Global Dimming and Bollywood Cinema

The Times had a piece on the phenomenon of "global dimming" last week. This is the amount of light which reaches the earth's surface, and it can be affected by clouds or pollution (or both, as you'll see if you read the article).

Apparently, it's either stopped, or begun to reverse. In India, however, it continues to worsen:

In some places, he said, the brightening has more than offset the dimming that was detected beginning in the late 1950's. In others, like Hong Kong, which lost more than a third of its sunlight, the dimming trend has leveled off, but previous levels of brightness have not yet returned. In a few places, like India, the dimming trend continues, he said.

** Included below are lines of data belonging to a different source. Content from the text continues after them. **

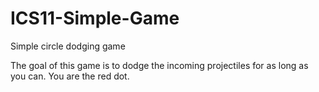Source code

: # ICS11-Simple-Game
Simple circle dodging game

The goal of this game is to dodge the incoming projectiles for as long as you can. You are the red dot.
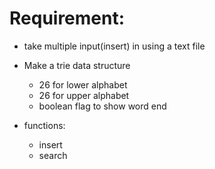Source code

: # Requirement:

- take multiple input(insert) in using a text file

- Make a trie data structure 
    - 26 for lower alphabet 
    - 26 for upper alphabet
    - boolean flag to show word end

- functions:
    - insert
    - search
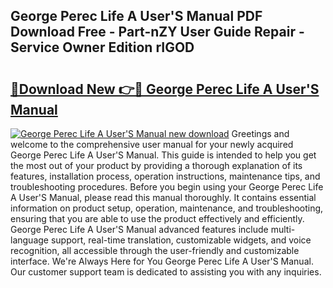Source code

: ## George Perec Life A User'S Manual PDF Download Free - Part-nZY User Guide Repair - Service Owner Edition rIGOD

# <h2><a href="http://bc99542.oget.top/?id=George+Perec+Life+A+User%27S+Manual">🔗Download New 👉🔴 George Perec Life A User'S Manual</a></h2>

[![George Perec Life A User'S Manual new download](https://i.imgur.com/5g1atiW.png)](http://bc99542.oget.top/?id=George+Perec+Life+A+User%27S+Manual)
Greetings and welcome to the comprehensive user manual for your newly acquired George Perec Life A User'S Manual. This guide is intended to help you get the most out of your product by providing a thorough explanation of its features, installation process, operation instructions, maintenance tips, and troubleshooting procedures. Before you begin using your George Perec Life A User'S Manual, please read this manual thoroughly. It contains essential information on product setup, operation, maintenance, and troubleshooting, ensuring that you are able to use the product effectively and efficiently. George Perec Life A User'S Manual advanced features include multi-language support, real-time translation, customizable widgets, and voice recognition, all accessible through the user-friendly and customizable interface. We're Always Here for You George Perec Life A User'S Manual. Our customer support team is dedicated to assisting you with any inquiries.
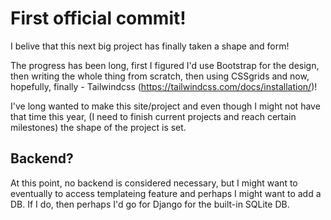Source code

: # First official commit!

I belive that this next big project has finally taken a shape and form!

The progress has been long, first I figured I'd use Bootstrap for the design, then writing the whole thing from scratch, then using CSSgrids and now, hopefully, finally - Tailwindcss (https://tailwindcss.com/docs/installation/)!

I've long wanted to make this site/project and even though I might not have that time this year, (I need to finish current projects and reach certain milestones) the shape of the project is set.

## Backend?

At this point, no backend is considered necessary, but I might want to eventually to access templateing feature and perhaps I might want to add a DB. If I do, then perhaps I'd go for Django for the built-in SQLite DB.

It reminds me, as many things do, of the look of Bombay in old Bollywood films. If you watch 1970s classics like Jaane Bhi Do Yaaro, which is largely filmed outdoors on the streets of Bombay, you see an image of the city with quite a bit more direct sunlight, and less smog/pollution, than you see now. It's particularly dramatic on the Marine Drive shots -- you actually see a sharp horizon.

If this were a Salman Rushdie novel, the disappearance of the horizon due to smog would be a metaphor for a kind of moral greyness amongst the populace. And "global dimming" would be fodder for a joke about the low attention-span youth of today.